A plastic surgeon’s passionate defense of his pioneering but controversial treatment for migraine failed to win many converts among headache specialists here.
A show of hands by some 500 attendees at the International Headache Congress, after an hour-long debate between surgeon Bahman Guyuron, MD, of University Hospitals and Case Medical Center in Cleveland, and a German neurologist who has been a vocal skeptic of Guyuron’s procedure, suggested that fewer than 10 believed the evidence supports the intervention’s clinical value.
Guyuron has performed more than 950 surgeries on migraine patients aimed at relieving peripheral nerve compression at various locations on the outside of the skull.

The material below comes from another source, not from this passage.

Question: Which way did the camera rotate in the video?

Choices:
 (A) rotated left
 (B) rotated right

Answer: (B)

Originally a cosmetic surgeon specializing in rhinoplasties and facelifts, he said he stumbled on the anti-migraine effect in 1999 after two female migraineurs reported that their headaches were abolished after browlifts.

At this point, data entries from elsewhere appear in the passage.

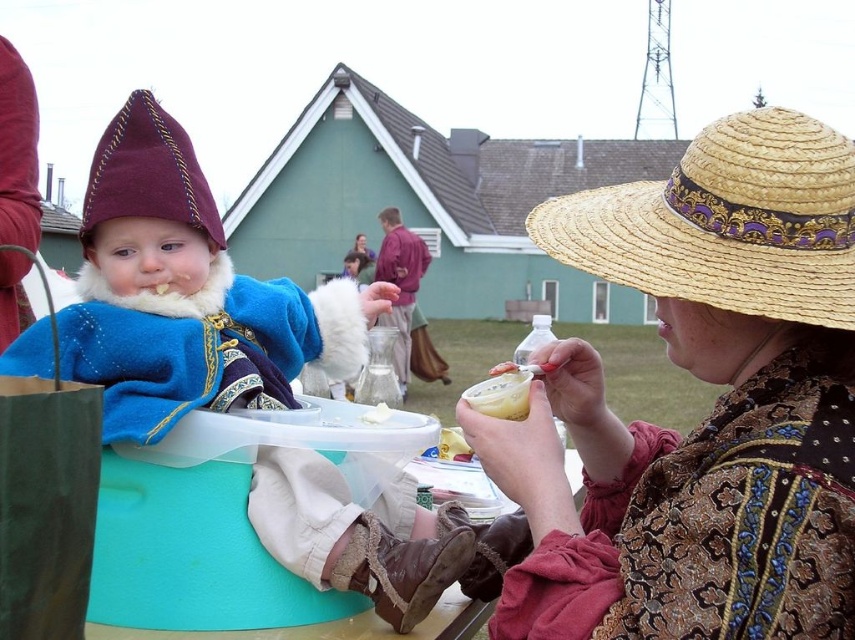
Looking at this image, does rustic straw hat at upper right come behind velvet blue robe at center?

Yes.

What do you see at coordinates (712, 410) in the screenshot?
I see `rustic straw hat at upper right` at bounding box center [712, 410].

Locate an element on the screen. The width and height of the screenshot is (855, 640). rustic straw hat at upper right is located at coordinates (712, 410).

Who is lower down, velvet blue robe at center or straw hat at upper right?

velvet blue robe at center

At what (x,y) coordinates should I click in order to perform the action: click on velvet blue robe at center. Please return your answer as a coordinate pair (x, y). Looking at the image, I should click on (187, 294).

Is velvet blue robe at center bigger than natural straw hat at center?

Actually, velvet blue robe at center might be smaller than natural straw hat at center.

I want to click on velvet blue robe at center, so click(x=187, y=294).

I want to click on velvet blue robe at center, so click(187, 294).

Since then, he has devoted his practice to researching so-called trigger sites for migraine that can be relieved temporarily by botulinum toxin A (Botox) injections and permanently via relatively superficial surgery. Such procedures are now offered by dozens of surgical centers nationwide, including one in New York City offering procedures at any time of the day or night.

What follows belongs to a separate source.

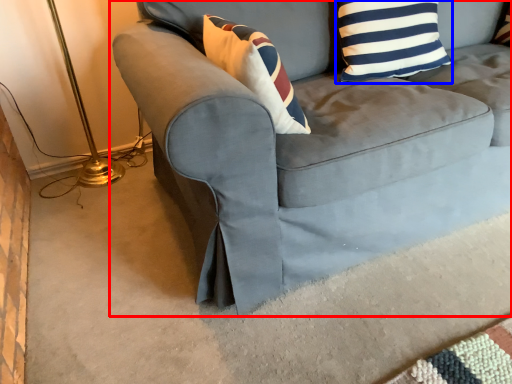
Question: Which of the following is the farthest to the observer, studio couch (highlighted by a red box) or pillow (highlighted by a blue box)?

Choices:
 (A) studio couch
 (B) pillow

Answer: (B)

He has published some 30 papers describing his results, mostly open-label case series but also including a randomized, sham-controlled trial in 2009. But they have all been published in Plastic and Reconstructive Surgery, not in neurology journals. He told congress attendees that he had submitted manuscripts to the latter but they have always been rejected.
In the controlled trial, Guyuron and colleagues (including a neurologist) randomized 75 patients with a history of migraine 2:1 to receive the actual surgery or a sham procedure, in which only an incision was made and then sutured.
They reported that 57% of those in the active treatment group claimed complete eradication of headaches versus 4% (one patient) of the 26 controls.